The eye certainly would have raised the alarm if the servant had already started. Now, it had time to work. The nudges in the Stars told it that the gantry here only crossed over once a day or so, leaving plenty of time.

Its task was an unusual one. The typical duties of a lesser servant were to dig and build. The magic that linked the creatures to the fortress would convert everything they consumed to its equivalent value in gold, deposited in the treasury. When the time came to construct, it did the opposite, taking gold and converting it into reinforced stone, tiles, and whatever else was needed.

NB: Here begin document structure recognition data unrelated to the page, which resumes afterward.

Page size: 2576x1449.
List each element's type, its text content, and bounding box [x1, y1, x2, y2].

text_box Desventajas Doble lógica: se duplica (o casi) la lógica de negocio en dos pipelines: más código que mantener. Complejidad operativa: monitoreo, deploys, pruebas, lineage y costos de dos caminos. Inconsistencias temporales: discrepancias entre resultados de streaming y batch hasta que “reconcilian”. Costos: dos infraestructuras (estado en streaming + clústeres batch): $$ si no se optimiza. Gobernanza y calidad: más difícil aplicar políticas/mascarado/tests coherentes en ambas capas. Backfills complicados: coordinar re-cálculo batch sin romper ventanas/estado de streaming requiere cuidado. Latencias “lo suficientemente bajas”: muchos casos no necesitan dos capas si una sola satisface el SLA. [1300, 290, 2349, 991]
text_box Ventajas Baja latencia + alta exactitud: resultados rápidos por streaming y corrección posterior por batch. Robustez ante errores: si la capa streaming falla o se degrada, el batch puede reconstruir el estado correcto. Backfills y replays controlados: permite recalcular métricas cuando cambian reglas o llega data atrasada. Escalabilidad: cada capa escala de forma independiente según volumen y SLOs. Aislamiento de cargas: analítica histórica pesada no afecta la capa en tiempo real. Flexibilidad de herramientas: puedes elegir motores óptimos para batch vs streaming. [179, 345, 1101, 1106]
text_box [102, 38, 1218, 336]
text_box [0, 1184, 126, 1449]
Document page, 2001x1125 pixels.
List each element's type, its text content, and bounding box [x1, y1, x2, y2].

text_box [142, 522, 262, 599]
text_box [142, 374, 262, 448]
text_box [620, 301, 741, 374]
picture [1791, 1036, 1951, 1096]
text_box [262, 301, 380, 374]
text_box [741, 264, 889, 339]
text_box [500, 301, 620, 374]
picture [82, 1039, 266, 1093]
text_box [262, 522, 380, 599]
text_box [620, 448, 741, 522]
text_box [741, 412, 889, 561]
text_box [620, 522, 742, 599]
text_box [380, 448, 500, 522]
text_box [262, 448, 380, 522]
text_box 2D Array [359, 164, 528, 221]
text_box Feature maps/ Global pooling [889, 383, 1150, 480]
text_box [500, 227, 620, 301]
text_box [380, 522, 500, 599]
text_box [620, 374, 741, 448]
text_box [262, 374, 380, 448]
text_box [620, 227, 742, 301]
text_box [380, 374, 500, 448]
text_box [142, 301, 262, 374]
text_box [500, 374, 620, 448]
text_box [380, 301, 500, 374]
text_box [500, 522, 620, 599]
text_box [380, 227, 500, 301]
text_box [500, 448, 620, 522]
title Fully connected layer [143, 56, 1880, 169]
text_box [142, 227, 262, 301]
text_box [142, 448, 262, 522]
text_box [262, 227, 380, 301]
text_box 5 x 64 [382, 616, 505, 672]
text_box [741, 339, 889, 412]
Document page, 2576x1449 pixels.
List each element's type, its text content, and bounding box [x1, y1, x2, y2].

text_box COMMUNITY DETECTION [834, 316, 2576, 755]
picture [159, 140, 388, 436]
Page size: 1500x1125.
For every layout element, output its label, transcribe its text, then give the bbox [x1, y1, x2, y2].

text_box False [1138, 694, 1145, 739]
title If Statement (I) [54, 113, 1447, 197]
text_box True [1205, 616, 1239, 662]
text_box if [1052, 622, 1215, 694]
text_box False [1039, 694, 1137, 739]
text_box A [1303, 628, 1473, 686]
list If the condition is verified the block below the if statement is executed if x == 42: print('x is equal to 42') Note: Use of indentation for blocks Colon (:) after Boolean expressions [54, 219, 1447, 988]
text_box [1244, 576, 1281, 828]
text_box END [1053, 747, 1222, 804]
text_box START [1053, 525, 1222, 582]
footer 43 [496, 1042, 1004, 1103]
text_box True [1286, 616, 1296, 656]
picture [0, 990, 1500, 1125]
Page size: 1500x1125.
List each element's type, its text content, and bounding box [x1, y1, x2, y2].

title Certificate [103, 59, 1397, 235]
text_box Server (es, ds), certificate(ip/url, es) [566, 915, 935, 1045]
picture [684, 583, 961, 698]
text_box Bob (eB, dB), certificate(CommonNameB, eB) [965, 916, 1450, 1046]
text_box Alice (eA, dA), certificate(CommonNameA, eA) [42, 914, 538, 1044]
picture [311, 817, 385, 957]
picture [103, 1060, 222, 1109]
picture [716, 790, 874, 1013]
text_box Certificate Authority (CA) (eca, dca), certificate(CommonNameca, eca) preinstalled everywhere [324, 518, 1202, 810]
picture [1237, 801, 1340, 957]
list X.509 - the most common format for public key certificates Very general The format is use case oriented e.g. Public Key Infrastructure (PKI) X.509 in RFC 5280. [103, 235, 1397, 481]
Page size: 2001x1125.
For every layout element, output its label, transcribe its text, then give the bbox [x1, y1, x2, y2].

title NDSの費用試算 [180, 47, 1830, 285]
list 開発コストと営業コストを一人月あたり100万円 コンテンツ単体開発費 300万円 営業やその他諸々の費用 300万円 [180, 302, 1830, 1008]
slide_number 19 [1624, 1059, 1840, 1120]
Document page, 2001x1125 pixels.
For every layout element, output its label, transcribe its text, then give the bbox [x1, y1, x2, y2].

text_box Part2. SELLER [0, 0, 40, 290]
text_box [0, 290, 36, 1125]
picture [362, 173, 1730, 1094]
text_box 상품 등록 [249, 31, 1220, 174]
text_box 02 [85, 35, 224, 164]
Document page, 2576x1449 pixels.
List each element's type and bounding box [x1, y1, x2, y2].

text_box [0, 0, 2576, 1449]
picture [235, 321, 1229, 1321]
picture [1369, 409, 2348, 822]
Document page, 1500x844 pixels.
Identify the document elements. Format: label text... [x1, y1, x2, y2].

Here and now, its task was to take apart the crystalline archway and carry it elsewhere in the Anvil. It couldn’t consume the archway. It had to carefully use its sharp teeth to peel it apart into shards.

A daunting task, but a possible task.

The lesser servant got to work.


“So, problem. How is Agnete going to assemble the portal on her side?”

Zullie paused her work, turning her head toward Arkk. She didn’t answer right away, instead lifting her glasses up ever so slightly, resettling them on her nose. Slowly, she looked back down to the few remaining crystalline shards on the desk.

“Zullie?”

“Uh… Why don’t we take a few of these down to the forge and see if we can figure out another way to merge them together.”

Arkk pressed his lips into a tight frown. Zullie got too hyperfocused on things to have noticed the problem herself. This was his fault. He should have thought of the problem earlier.

“We better hurry,” he said.

They wouldn’t have much time once discovered.